Above mentioned personal data is only processed after the user has given consent.
Processing of above mentioned data is required to deliver push messages correctly.
Further information on the storage time can be found on the Privacy Page of Google:
https://policies.google.com/privacy
The user can deny the permission to send notification.
Support tickets created by the user as well as the message history are stored on the app server. In addition, device related data is stored in case permission for this is granted by the user. This includes the used Firebase Cloud Messaging Token or purchase information. This data is not stored together with other user related data like mail address or user name.
Processing of data is a legitimate interest of the data controller and this interest is not overridden by rights, interests or freedom of the user.
The temporary storage of support tickets is required to allow replying to the requests. Device related data is required to identify potential errors and bugs. They are NOT used for marketing purposes.
The data is deleted in case they are not necessary for the initial purpose anymore.
The processing of above mentioned data is mandatory. Thus, there is no possibility for objection.
Some user interactions are processed on the app server. This contains information about consent to this privacy policy, app openings, onboarding activities or pricing page accesses.
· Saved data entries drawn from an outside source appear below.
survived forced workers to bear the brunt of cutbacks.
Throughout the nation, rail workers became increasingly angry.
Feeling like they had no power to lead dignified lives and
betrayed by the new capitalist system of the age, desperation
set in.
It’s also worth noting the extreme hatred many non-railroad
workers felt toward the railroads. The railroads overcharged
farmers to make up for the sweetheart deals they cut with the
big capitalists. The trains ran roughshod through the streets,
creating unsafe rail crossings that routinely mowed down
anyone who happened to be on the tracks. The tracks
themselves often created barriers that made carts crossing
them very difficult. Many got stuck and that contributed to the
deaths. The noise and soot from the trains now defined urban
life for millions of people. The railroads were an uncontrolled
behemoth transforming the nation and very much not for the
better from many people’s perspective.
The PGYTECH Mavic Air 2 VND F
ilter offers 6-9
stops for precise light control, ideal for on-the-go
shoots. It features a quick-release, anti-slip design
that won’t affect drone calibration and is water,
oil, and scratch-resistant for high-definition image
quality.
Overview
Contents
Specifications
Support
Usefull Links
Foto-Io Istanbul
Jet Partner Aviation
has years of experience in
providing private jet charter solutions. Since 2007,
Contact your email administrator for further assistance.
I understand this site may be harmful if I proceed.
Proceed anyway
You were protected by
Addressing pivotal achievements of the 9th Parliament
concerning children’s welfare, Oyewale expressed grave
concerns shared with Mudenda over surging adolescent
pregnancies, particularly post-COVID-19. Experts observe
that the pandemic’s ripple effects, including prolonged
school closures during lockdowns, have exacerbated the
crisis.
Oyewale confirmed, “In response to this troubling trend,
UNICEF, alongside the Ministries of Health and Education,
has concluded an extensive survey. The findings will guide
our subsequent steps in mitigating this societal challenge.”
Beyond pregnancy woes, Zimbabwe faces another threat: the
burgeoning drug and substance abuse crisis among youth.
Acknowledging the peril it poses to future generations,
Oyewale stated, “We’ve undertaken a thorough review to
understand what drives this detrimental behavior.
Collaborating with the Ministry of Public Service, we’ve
Besides the Firebase Cloud Messaging Token no personal data is processed and stored for this purpose.
Processing of data is a legitimate interest of the data controller and this interest is not overridden by rights, interests or freedom of the user.
The processing and storage of the data described above is necessary to securely prove the purchase of in-app products or the consent of the user.
The data is deleted in case they are not necessary for the initial purpose anymore.
The processing of above mentioned data is mandatory. Thus, there is no possibility for objection.
The “TattooInk – Tattoo Designs App” Server stores anonymized data about access into log files. The following data is logged:
- Date and time of the access
- On requesting this privacy policy in the browser: used browser and OS, used device
- Used IP
This data is not stored together with other user related data. The user’s IP is anonymized for long term storage.
Processing of data is a legitimate interest of the data controller and this interest is not overridden by rights, interests or freedom of the user.
The temporary storage of the full IP address for the current session is mandatory in order to deliver the requested data to the user’s device.
The log files are stored in order to ensure the functionality of the server. They are used to identify potential errors and bugs, for optimization purposes and to ensure the security of the IT system. They are NOT used for marketing purposes.
The data is deleted in case they are not necessary for the initial purpose anymore. In case of session data this is the case after the session has ended. Log files are deleted after 14 days at the latest.
The processing of above mentioned data is mandatory. Thus, there is no possibility for objection.
The “TattooInk – Tattoo Designs App” server is hosted by Netcup GmbH. The server is located in Germany. Netcup may store data about server accesses.
More information about Netcup and privacy can be found here:
https://www.netcup.de/kontakt/datenschutzerklaerung.php
Processing of data is a legitimate interest of the data controller and this interest is not overridden by rights, interests or freedom of the user.
Information on the purpose of data processing can be found on Netcup's privacy page:
https://www.netcup.de/kontakt/datenschutzerklaerung.php
You can find information about the duration of storage on Netcup's privacy page:
https://www.netcup.de/kontakt/datenschutzerklaerung.php
The processing of above mentioned data is mandatory. Thus, there is no possibility for objection.